Dalam pemaparannya, KH. Mujab juga menjelaskan bahwa auditor halal merupakan pihak yang bertugas memperoleh fakta-fakta objektif di lapangan melalui pemeriksaan bahan baku, proses produksi, fasilitas, serta penerapan Sistem Jaminan Produk Halal (SJPH). Hasil pemeriksaan tersebut kemudian menjadi dasar bagi Komisi Fatwa MUI untuk melakukan kajian syariah sebelum menetapkan status kehalalan suatu produk.

“Ketelitian auditor menjadi kunci dalam proses penetapan fatwa. Setiap informasi yang disampaikan dalam laporan audit harus benar-benar valid dan dapat dipertanggungjawabkan, karena laporan tersebut menjadi dasar pengambilan keputusan hukum halal,” jelasnya. Lebih tegas supervisor mutu LPH Taufiq menambahkan bahwa semua auditor dalam menyusun laporan harus detail dan jelas sesuai dengan 5 kriteria SJPH  dilengkapi dengan bukti-bukti objektif berupa foto, video, dan dokumen pendukung lainnya. Auditor halal boleh salah tetapi tidak boleh bohong, pungkasnya.

 

Komisi Fatwa MUI memiliki tanggung jawab untuk mempelajari laporan hasil audit, melakukan kajian berdasarkan Al-Qur’an, As-Sunnah, Ijma’, Qiyas, serta kaidah fiqh dan maqashid syariah, sebelum menetapkan fatwa halal melalui mekanisme musyawarah. Fatwa tersebut selanjutnya menjadi landasan hukum bagi BPJPH dalam menerbitkan Sertifikat Halal. Lebih lanjut, KH. Mujab mengingatkan bahwa auditor halal tidak hanya dituntut menguasai aspek teknis pemeriksaan, tetapi juga harus memiliki integritas keilmuan dan tanggung jawab moral dalam setiap proses audit. Menurutnya, memberikan penilaian tanpa didasarkan pada ilmu dan fakta yang memadai merupakan hal yang harus dihindari oleh setiap insan yang mengemban amanah di bidang halal.
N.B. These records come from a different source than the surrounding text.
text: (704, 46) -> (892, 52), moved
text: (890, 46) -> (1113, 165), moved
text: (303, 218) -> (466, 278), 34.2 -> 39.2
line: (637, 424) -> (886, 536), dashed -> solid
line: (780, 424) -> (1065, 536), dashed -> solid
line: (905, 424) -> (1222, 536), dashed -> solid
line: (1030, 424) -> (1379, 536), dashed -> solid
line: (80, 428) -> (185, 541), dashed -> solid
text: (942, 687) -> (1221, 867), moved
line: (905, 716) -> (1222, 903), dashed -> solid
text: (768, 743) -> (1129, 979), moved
“Proses sertifikasi halal adalah amanah bersama. Apabila terdapat kekeliruan yang terjadi karena telah dilakukan ikhtiar dan kajian secara sungguh-sungguh, maka hal tersebut berbeda dengan kesalahan yang timbul akibat kelalaian atau kurangnya ketelitian. Oleh karena itu, setiap auditor harus bekerja secara profesional, fokus, dan penuh tanggung jawab,” ungkapnya.

Dalam sesi diskusi, KH. Mujab juga menyoroti pentingnya edukasi kepada pelaku usaha sebagai bagian dari penguatan ekosistem halal nasional. Menurutnya, auditor tidak hanya berfungsi sebagai pemeriksa, tetapi juga memiliki peran strategis dalam memberikan pemahaman kepada pelaku usaha mengenai penerapan Sistem Jaminan Produk Halal yang benar sehingga mampu meningkatkan kepatuhan terhadap regulasi.
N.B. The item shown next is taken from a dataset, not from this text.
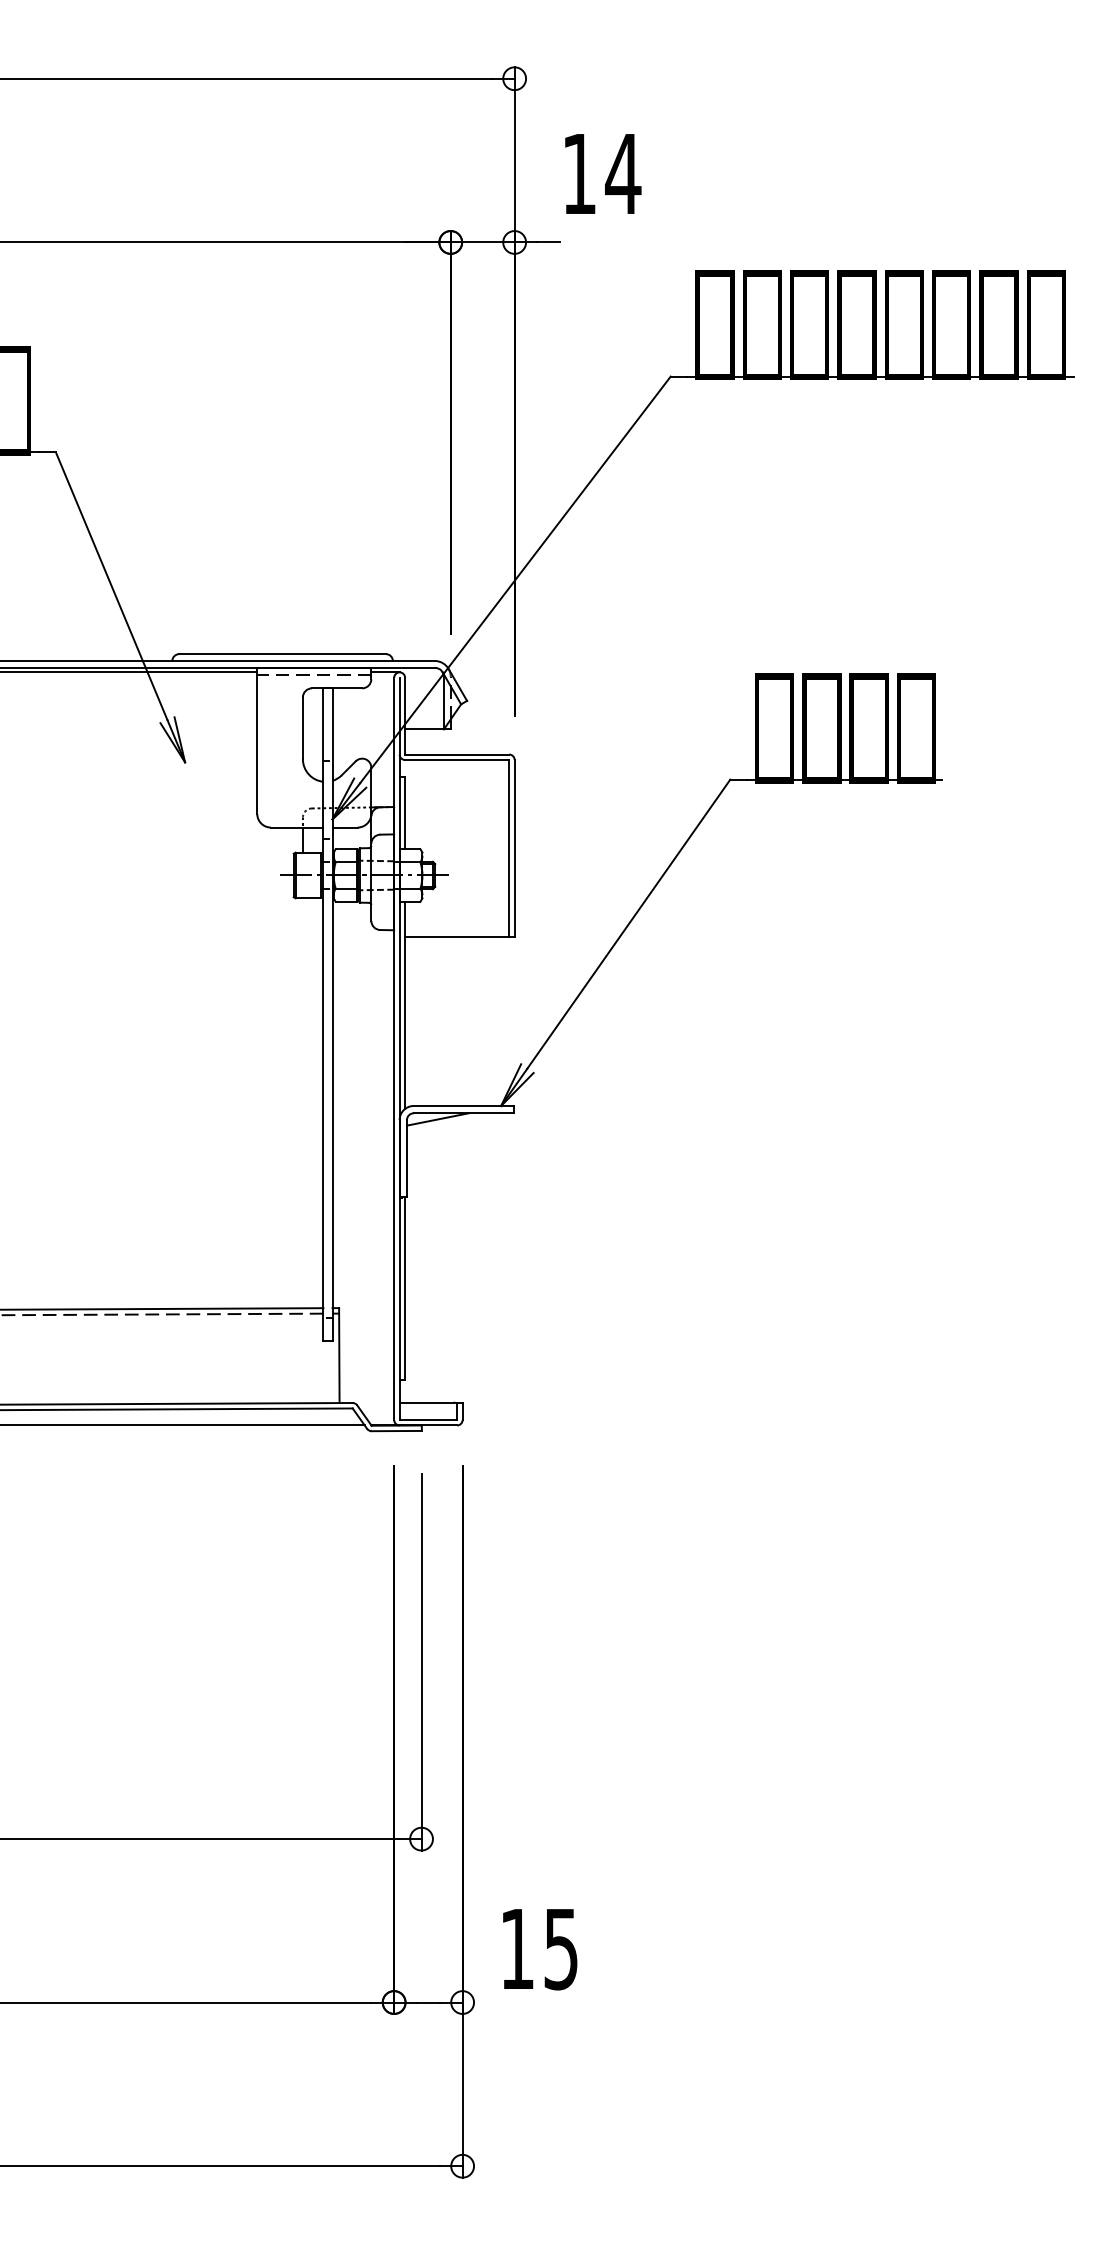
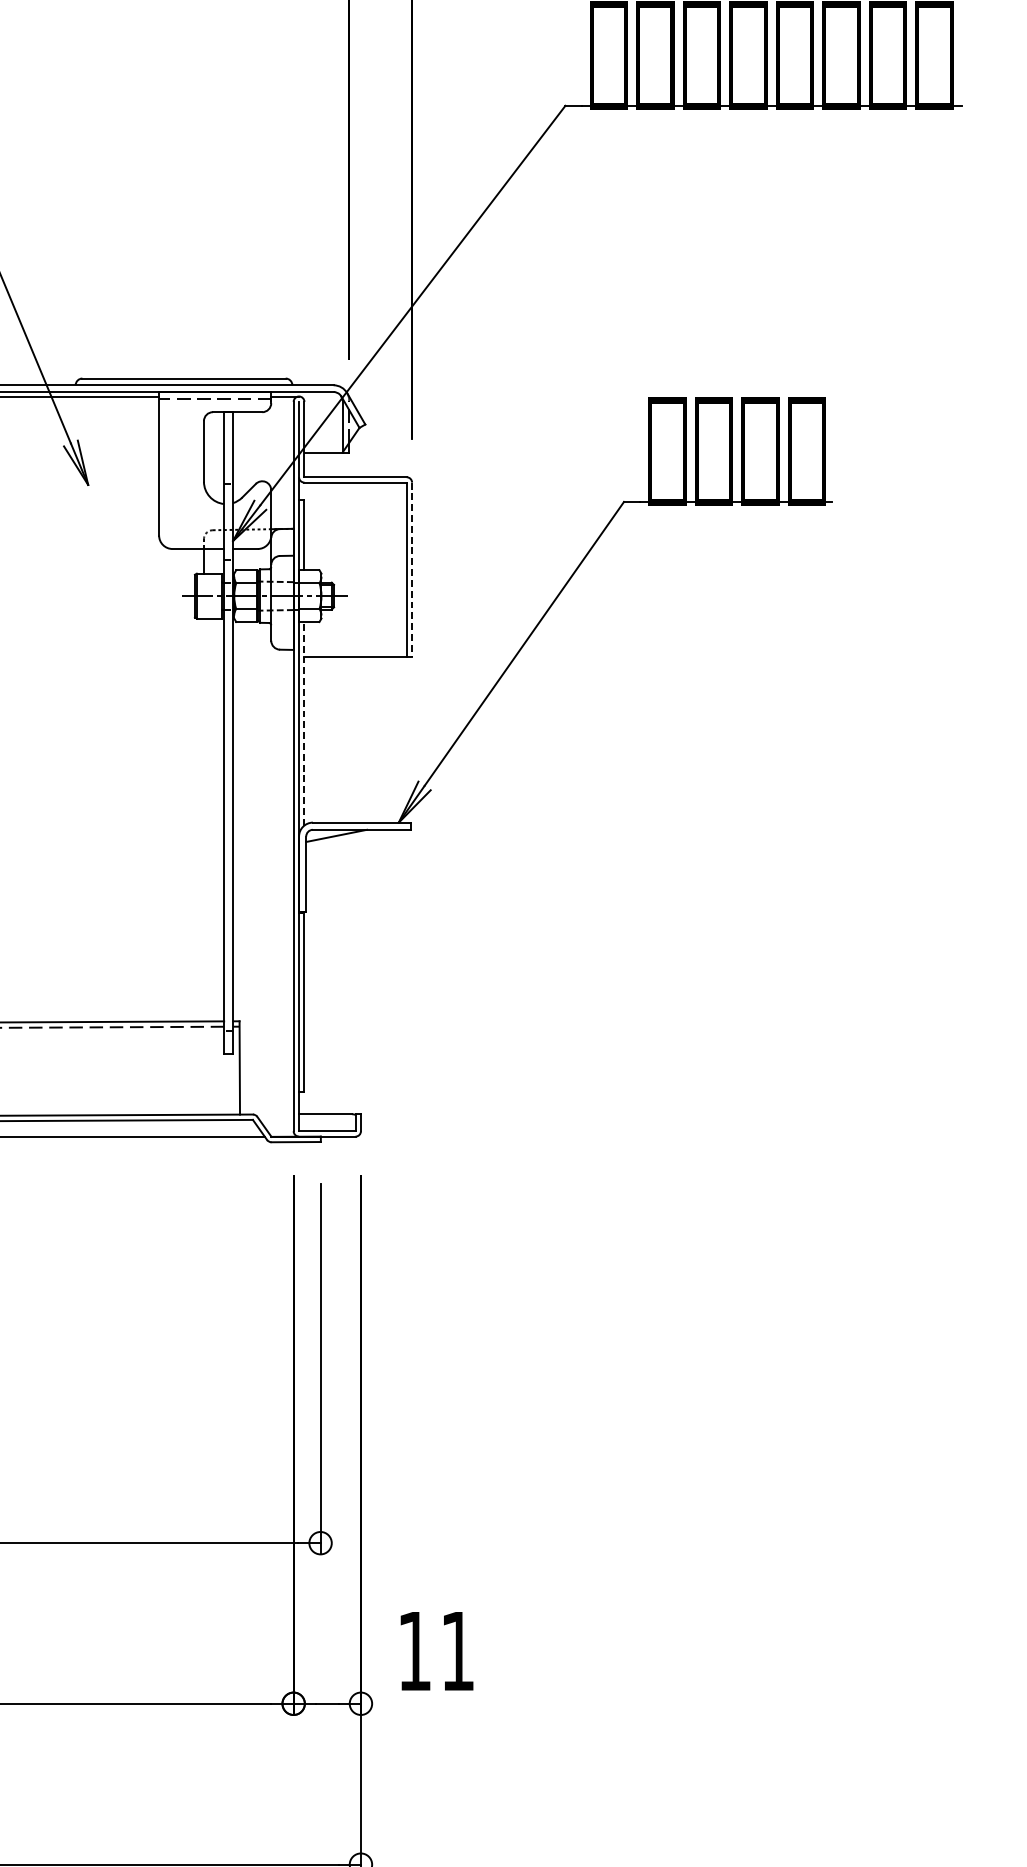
line: (514, 848) -> (411, 569), solid -> dashed
line: (405, 1005) -> (304, 723), solid -> dashed
text: (560, 1949) -> (457, 1651), 15 -> 11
Melalui materi tersebut, peserta Raker memperoleh pemahaman yang lebih komprehensif mengenai keterkaitan antara proses audit dan penetapan fatwa halal. Penguatan pemahaman ini menjadi bagian dari strategi Halal Synchro yang diusung LPH UIN Maulana Malik Ibrahim Malang dalam menyambut implementasi Wajib Halal Oktober 2026, yaitu menyelaraskan kompetensi auditor, kualitas hasil audit, serta koordinasi antar lembaga agar proses sertifikasi halal berjalan secara profesional, akuntabel, dan sesuai dengan prinsip syariah.
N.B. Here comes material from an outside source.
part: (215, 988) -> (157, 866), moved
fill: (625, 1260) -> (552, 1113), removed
Sejalan dengan tema yang diusung, Raker LPH UIN Malang juga menjadi momentum untuk memperkuat sinergi seluruh auditor halal dalam mencapai target penyelesaian pengajuan sertifikat halal tahun 2026. Melalui penyamaan persepsi, peningkatan kompetensi, dan penguatan integritas, LPH UIN Malang berkomitmen untuk mendukung suksesnya implementasi Wajib Halal Oktober 2026 sekaligus meningkatkan kepercayaan masyarakat terhadap sistem jaminan produk halal di Indonesia.